> [Source passage]:
= = = = =

Thomas: Oh yeah, it was 2007, we had just really began the ramp up of clinics, and Meaningful Use came. That’s when we decided we were going to meet Meaningful Use stage 1. That was the first big transformational topic that we had to go through, at least while I was here.
Gamble: That’s a nice ‘welcome to the CIO role,’ right?
Thomas: Exactly.
Gamble: We’ve touched on a lot of the things you’re working on. I didn’t know if there was anything else you wanted to add, but I really appreciate you giving us your time.
Thomas: Certainly, this is important. The only thing we didn’t really touch on much, which is an obvious topic, is interoperability. As patients move, whether it’s temporarily or a vacation or wherever, the ability to have your medical record in front of the right clinician in minutes or less is not necessarily a technology issue. As technologists and CIOs, we can do that. This is an issue of standards.
Interoperability to me is very important. We’ve got HIEs popping up all over the place — state HIEs, private HIEs. We’ve got CCDs that we’re now passing between each other, we’ve got direct messaging. So what I’m really working through on a regional basis is what institutions should we have connectivity with and interoperability with on some clinical level for the benefit of the patient. That’s really important in my opinion, and I think it’s important in many people’s opinion, because it is good for everyone in the continuum, if you will.
And you need systems to do that. That’s the other point. You need to have a robust system if you really want to exchange clinical information. You need to have an integrated system where all of the patient information within your own system sits in one database, and one enterprise data warehouse that simply gives you access to the data that may be needed by some third party.
Gamble: Yeah. That’s such a good point, and it’s something that hopefully what we’ll see start to really take more of that front seat at the industry events and everything like that, because without interoperability, I don’t want to say it’s all for naught, but…
Thomas: That’s probably an over characterization, but I liked the way you said that. That’s what’s frustrating. As a CIO, this is not a technology issue. It’s an issue of standards. My job is to constantly, in some cases, take the square peg of data and put it in a round hole for interoperability, when if all the data we had is standard round hole, this wouldn’t be an issue. We — and that’s Memorial, the nation, and taxpayers — spend a pretty good amount of money to build systems that don’t talk well to each other and buy systems that don’t talk well to each other.

= = = = =

Data excerpts:
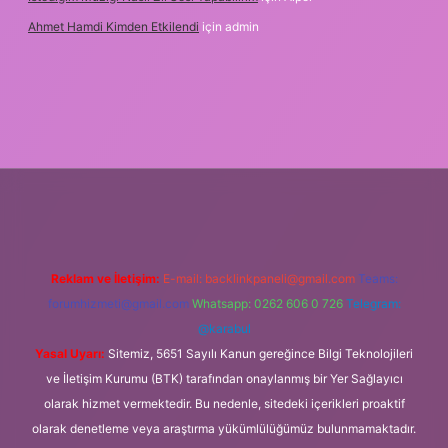
Ahmet Hamdi Kimden Etkilendi
için
admin
ş adresi
Reklam ve İletişim:
E-mail:
backlinkpaneli@gmail.com
Teams:
forumhizmeti@gmail.com
Whatsapp: 0262 606 0 726
Telegram:
@karabul
Yasal Uyarı:
Sitemiz, 5651 Sayılı Kanun gereğince Bilgi Teknolojileri
ve İletişim Kurumu (BTK) tarafından onaylanmış bir Yer Sağlayıcı
olarak hizmet vermektedir. Bu nedenle, sitedeki içerikleri proaktif
olarak denetleme veya araştırma yükümlülüğümüz bulunmamaktadır.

= = = = =

> [Using the information]:
1 – In the interview, swap "enterprise data warehouse" for "clinical data repository" and write out the passage between "And you need" and "some third party.", inclusive.
2 – Resume the interview on healthcare interoperability right after its final sentence.

> [Exercise results]:
1 –
And you need systems to do that. That’s the other point. You need to have a robust system if you really want to exchange clinical information. You need to have an integrated system where all of the patient information within your own system sits in one database, and one clinical data repository that simply gives you access to the data that may be needed by some third party.

2 –
Going back to the early days of technology, a lot of the hardware manufacturers and some software back in the 80s and 90s got together and said ‘look, we’re going to build some standards.’ I’ll make this simple — that’s why we have USB ports. Take a USB device, plug it into any computer, I don’t care who made it, and it works. They agreed even though they were competitors that they were going to have standards.
Anyway, it’s a little bit of a more personal opinion, but it is frustrating because interoperability should not be this difficult. The way you chart a lab, the way you dictate a report — it just should not be this difficult. The way a drug is labeled, we can go down the list.
Gamble: Yeah. It’s something that when you put it like that really should have been established right out front, but I’m really hoping that there will be more emphasis on that going forward.
Thomas: Yes.
Gamble: Well, you’ve given us a lot of food for thought, and that’s appreciated. Thank you for your time, but then also for speaking so honestly about your experiences. This what CIOs really appreciate and need to hear is just how everyone else is handling similar challenges.
Thomas: I agree.
Gamble: Well thank you so much. I really appreciated it, and I hope to be able to catch up with you again down the line.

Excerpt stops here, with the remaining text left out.